=== Your goal ===
In the records that follow, locate every line with "lines" and extract it.

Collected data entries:
Content starts
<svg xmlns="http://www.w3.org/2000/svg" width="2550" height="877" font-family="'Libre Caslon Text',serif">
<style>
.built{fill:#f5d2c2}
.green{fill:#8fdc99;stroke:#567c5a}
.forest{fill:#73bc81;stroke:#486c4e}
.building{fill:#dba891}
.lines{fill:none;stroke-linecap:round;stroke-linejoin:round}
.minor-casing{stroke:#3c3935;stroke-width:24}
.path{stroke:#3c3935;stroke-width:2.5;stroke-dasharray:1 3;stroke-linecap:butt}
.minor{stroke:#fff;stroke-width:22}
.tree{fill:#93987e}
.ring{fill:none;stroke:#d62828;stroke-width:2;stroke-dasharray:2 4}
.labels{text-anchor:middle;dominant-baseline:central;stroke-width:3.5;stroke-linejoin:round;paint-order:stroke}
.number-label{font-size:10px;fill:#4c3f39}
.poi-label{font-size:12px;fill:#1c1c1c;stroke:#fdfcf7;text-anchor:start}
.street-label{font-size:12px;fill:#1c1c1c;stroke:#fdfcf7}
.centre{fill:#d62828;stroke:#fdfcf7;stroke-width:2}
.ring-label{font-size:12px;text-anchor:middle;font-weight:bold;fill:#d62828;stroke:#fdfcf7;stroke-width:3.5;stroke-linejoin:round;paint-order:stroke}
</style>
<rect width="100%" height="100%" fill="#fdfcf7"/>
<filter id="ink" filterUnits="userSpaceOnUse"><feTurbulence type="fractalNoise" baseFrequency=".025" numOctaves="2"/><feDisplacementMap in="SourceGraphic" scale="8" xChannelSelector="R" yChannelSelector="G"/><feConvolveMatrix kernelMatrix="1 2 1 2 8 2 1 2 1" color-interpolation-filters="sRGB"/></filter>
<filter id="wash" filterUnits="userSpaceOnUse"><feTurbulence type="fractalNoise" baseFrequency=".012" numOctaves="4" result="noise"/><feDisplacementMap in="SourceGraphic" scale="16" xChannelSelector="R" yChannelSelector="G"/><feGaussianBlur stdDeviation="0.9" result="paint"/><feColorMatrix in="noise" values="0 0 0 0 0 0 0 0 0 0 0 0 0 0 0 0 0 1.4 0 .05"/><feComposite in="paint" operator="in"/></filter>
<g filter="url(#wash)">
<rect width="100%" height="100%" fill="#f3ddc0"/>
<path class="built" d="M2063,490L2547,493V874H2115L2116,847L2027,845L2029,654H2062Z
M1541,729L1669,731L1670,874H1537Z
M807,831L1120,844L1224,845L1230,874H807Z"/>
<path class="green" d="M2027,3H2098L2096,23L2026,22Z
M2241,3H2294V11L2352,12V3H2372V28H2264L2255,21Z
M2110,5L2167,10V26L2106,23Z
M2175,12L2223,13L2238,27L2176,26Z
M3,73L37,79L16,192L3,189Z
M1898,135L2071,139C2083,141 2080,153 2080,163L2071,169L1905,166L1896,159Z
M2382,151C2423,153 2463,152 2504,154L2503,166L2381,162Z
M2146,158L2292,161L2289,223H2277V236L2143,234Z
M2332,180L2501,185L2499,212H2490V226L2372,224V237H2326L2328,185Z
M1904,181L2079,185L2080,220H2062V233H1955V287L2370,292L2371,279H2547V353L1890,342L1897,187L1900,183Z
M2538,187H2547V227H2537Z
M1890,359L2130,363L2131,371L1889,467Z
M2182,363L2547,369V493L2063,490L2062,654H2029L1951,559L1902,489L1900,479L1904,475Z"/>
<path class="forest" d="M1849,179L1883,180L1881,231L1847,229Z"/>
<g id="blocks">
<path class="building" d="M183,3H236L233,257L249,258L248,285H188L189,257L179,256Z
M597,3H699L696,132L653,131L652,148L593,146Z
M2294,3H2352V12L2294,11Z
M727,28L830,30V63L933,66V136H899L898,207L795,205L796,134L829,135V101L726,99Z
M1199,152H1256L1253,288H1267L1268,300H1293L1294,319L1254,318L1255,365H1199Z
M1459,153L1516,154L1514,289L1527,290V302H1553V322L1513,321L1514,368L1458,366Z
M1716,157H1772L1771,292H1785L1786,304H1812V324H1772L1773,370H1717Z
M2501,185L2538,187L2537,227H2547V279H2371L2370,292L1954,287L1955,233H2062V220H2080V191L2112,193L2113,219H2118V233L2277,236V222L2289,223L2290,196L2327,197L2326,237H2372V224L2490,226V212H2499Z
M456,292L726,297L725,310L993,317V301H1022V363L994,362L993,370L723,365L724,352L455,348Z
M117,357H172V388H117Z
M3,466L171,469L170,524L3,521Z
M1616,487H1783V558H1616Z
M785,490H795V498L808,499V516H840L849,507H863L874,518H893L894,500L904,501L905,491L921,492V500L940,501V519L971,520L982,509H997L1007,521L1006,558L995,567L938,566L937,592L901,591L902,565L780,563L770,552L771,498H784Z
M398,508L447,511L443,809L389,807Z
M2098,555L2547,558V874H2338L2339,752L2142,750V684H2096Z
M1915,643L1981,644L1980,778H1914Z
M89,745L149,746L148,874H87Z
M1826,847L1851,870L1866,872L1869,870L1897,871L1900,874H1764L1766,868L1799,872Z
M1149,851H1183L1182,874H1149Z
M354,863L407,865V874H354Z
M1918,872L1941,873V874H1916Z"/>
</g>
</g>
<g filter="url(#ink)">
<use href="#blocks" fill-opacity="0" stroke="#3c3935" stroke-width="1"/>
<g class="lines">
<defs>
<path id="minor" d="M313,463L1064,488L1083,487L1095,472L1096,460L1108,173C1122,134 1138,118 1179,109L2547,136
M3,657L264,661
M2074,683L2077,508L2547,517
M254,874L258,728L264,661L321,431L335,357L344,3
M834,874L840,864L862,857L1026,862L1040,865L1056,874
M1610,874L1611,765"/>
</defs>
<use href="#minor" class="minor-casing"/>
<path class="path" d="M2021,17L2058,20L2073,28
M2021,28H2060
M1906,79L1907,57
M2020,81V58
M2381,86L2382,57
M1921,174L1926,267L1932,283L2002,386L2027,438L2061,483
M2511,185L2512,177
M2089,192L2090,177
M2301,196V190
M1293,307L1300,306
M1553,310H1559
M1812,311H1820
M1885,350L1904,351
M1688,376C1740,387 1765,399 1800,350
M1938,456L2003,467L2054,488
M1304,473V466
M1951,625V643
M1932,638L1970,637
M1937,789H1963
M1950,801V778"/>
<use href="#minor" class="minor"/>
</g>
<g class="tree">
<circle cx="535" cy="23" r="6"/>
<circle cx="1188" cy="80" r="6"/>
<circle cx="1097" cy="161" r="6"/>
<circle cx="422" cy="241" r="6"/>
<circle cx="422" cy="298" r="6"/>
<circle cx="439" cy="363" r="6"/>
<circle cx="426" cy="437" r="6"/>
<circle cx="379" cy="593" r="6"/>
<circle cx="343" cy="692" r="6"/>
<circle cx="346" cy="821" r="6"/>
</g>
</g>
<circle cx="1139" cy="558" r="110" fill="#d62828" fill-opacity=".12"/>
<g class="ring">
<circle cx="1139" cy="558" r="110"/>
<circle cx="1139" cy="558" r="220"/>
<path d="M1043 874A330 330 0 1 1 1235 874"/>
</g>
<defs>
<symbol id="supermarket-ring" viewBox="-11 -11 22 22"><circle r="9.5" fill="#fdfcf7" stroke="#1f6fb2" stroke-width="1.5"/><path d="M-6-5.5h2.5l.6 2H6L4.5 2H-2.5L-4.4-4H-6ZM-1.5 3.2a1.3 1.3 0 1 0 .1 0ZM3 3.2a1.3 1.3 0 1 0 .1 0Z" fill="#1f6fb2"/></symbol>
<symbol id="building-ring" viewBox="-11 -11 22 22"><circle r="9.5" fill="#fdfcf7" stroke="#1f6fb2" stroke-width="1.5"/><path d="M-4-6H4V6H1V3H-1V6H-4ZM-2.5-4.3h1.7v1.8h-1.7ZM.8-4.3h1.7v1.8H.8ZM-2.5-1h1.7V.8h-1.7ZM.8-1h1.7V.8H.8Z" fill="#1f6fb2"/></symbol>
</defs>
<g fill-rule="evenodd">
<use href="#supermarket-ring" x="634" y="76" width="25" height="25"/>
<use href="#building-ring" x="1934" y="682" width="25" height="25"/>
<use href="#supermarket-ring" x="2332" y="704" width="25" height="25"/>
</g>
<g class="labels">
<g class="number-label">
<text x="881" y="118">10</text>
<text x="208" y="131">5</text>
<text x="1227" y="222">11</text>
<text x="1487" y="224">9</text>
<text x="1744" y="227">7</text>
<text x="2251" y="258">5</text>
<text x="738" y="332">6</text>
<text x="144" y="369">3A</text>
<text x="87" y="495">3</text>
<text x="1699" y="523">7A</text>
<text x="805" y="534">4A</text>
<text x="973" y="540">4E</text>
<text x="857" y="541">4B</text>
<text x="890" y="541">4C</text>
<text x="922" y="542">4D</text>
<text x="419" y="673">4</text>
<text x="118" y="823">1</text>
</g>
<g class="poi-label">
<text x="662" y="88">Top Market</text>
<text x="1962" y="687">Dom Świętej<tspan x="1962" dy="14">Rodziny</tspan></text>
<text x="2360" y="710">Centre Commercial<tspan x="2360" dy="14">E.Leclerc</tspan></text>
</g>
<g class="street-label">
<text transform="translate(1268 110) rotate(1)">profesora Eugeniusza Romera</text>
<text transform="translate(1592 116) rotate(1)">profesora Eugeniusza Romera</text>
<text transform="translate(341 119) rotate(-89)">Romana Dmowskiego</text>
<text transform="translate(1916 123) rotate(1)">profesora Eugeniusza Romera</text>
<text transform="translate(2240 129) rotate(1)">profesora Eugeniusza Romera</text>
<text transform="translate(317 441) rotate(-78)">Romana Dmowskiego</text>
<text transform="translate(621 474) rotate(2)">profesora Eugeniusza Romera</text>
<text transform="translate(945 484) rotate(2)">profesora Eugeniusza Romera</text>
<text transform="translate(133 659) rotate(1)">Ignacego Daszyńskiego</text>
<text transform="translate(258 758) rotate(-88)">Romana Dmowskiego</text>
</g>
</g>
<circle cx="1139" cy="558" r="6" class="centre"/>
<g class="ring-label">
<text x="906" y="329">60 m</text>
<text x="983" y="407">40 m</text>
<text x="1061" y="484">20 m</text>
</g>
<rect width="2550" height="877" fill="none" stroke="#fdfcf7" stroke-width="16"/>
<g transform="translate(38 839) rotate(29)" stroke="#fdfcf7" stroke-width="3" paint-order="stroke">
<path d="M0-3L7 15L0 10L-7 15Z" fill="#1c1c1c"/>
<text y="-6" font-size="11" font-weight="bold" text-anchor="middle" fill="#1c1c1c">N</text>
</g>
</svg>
Content ends
=== Solution to this exercise ===
.lines{fill:none;stroke-linecap:round;stroke-linejoin:round}
<g class="lines">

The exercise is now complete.